The Centers for Disease Control and Prevention (CDC) on Friday issued an urgent warning to health officials across the country about the HIV outbreak in a rural Indiana county, which has now infected 142 people.
The CDC’s health alert advises health departments and healthcare providers on how to control HIV and hepatitis C outbreaks among injection drug users.
Officials from the CDC and the Indiana Department of Health said they are increasingly alarmed by the outbreak of HIV and hepatitis C in Scott County, Ind., which they said is rare in the rural United States.
“This is the first outbreak of its type that we have seen documented in recent years,” Dr. Jonathan Mermin, who leads the CDC’s HIV prevention center, told reporters Friday.
The vast majority of infected people are injection drug users, including those on methamphetamine and heroin, which Mermin said could be a harbinger of more outbreaks in similarly impoverished communities.
“This outbreak that we’re seeing in Indiana is really a tip of an iceberg of a drug-abuse problem that we see in the United States,” he added.
Nearly 9 in 10 people who tested positive for HIV have also been diagnosed with hepatitis C, according to a CDC report released Friday.
The outbreak has spanned ages 18 to 57 years old, though the median age is 32 years old.
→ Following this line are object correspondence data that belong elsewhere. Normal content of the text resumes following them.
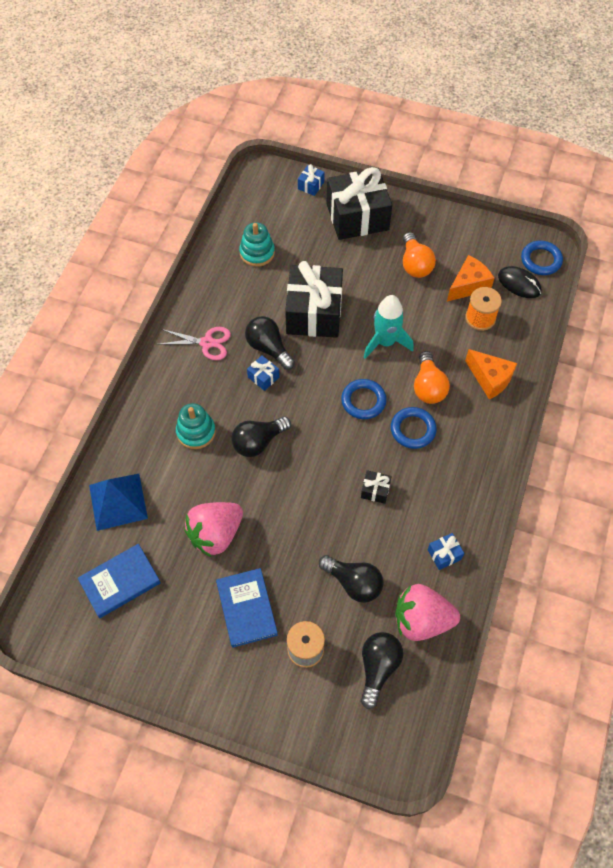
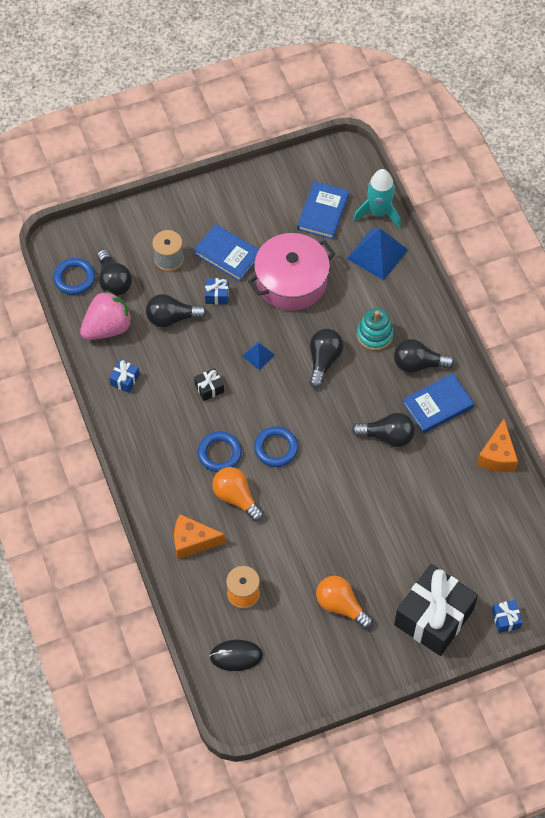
camera: 140 degrees right, 0 degrees up
(188, 383) = (418, 364): none -> black light bulb
(207, 343) = (438, 405): pink scissors -> blue book
(215, 534) = (291, 281): pink strawberry -> pink pot
(257, 253) = (481, 513): turquoise stacking toy -> none
(263, 377) = (368, 410): blue gift -> blue gift (217, 295)
(307, 488) = (258, 355): none -> blue pyramid
(314, 313) = (381, 493): black gift -> none
(385, 342) = (302, 511): turquoise rocket -> turquoise rocket (378, 213)
(468, 285) = (278, 619): orange cheese -> orange cheese (497, 455)
(541, 260) = (235, 698): blue ring -> blue ring (74, 278)

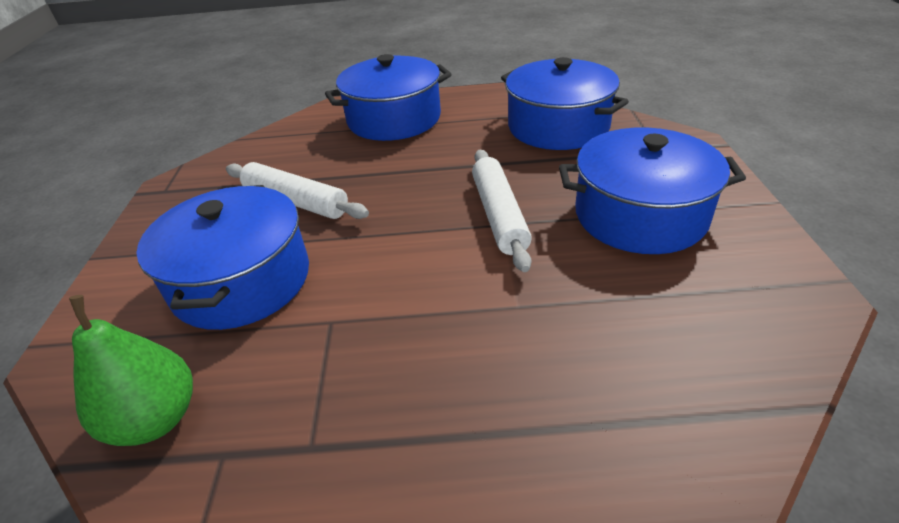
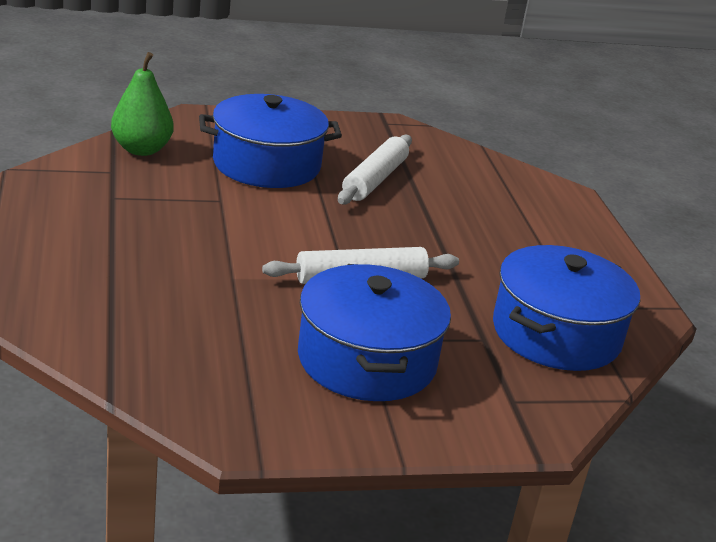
camera: 75 degrees right, 10 degrees down
(394, 119) = (546, 227): blue pot -> none

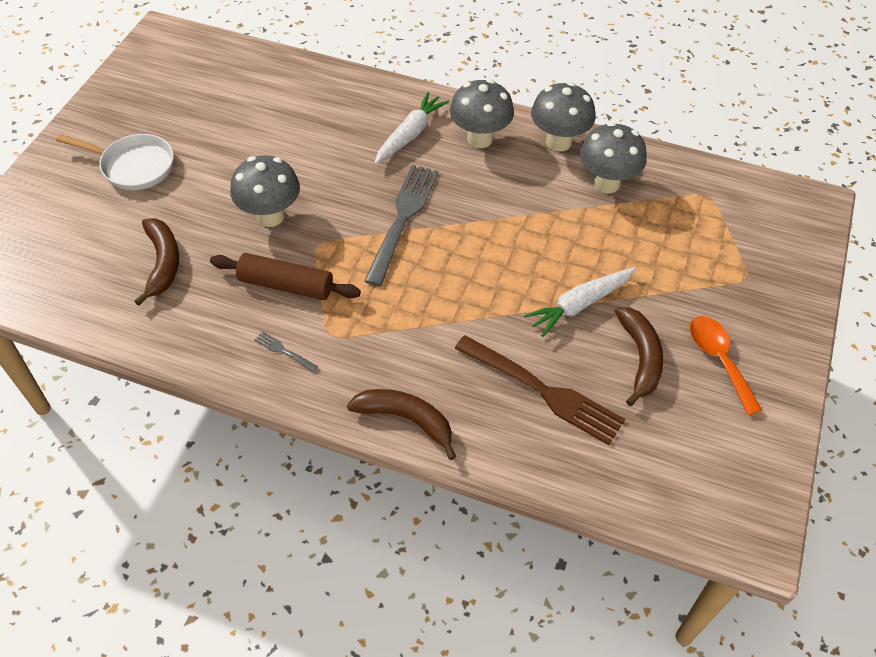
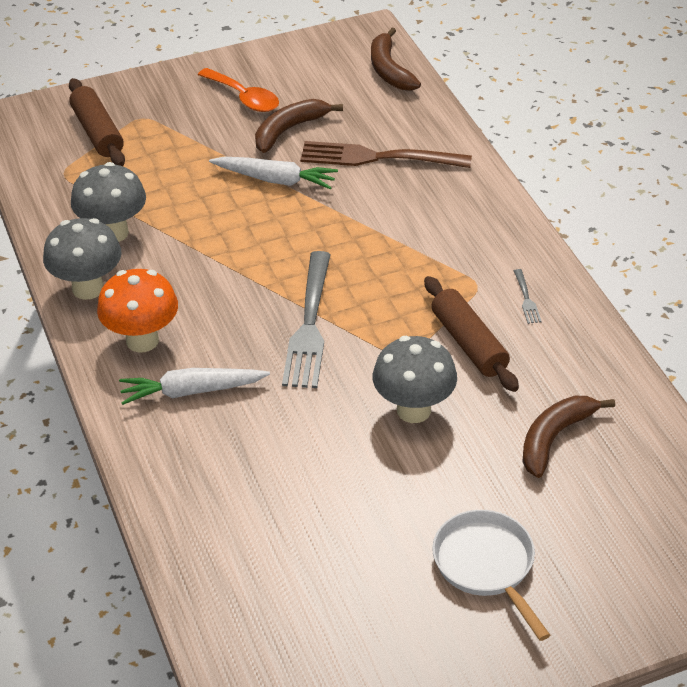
camera: 130 degrees left, 10 degrees down
(402, 220) = (309, 324): grey fork -> grey fork turned 60 degrees counterclockwise
(406, 419) = (490, 202): brown banana -> brown banana (389, 70)
(479, 139) = (142, 340): grey mushroom -> orange mushroom
(542, 390) = (379, 157): brown fork -> brown fork turned 75 degrees counterclockwise
(718, 360) = (244, 98): orange spoon -> orange spoon turned 75 degrees counterclockwise
(748, 241) = (97, 132): none -> brown rolling pin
A “small number” of pregnant women have also been diagnosed.
Gov. Mike Pence, a Republican, formally declared a state of emergency on March 26, which gave the governor’s office the power to temporarily authorize a needle exchange.
Pence has argued that needle exchanges should not become permanent public policy, though state legislators are currently debating the issue.
State Health Commissioner Dr. Jerome Adams on Friday stressed that needle exchanges were an “extreme measure” to quickly halt the outbreak.
“A lot of people have been overstating needle exchange in terms of its independent ability to stop drug use,” he said. “Needle exchange alone is not a panacea.”
Nearly all of the infections have occurred in Scott County, where poverty, unemployment and teen pregnancy are among the highest in the state. The county of about 24,000 also ranks among the lowest in the state for life expectancy and general health.
Dr. Joan Duwve, the chief medical consultant for Indiana’s state health department, said prescription drug abuse has also been escalating in Scott County for at least a decade. She said there are “few resources” and “not a lot to do” in the county, which has fueled the behavior among people of all ages.
“There are children and parents and grandchildren who use in the same house and are injecting drugs together as sort of a community activity,” Duwve said Friday.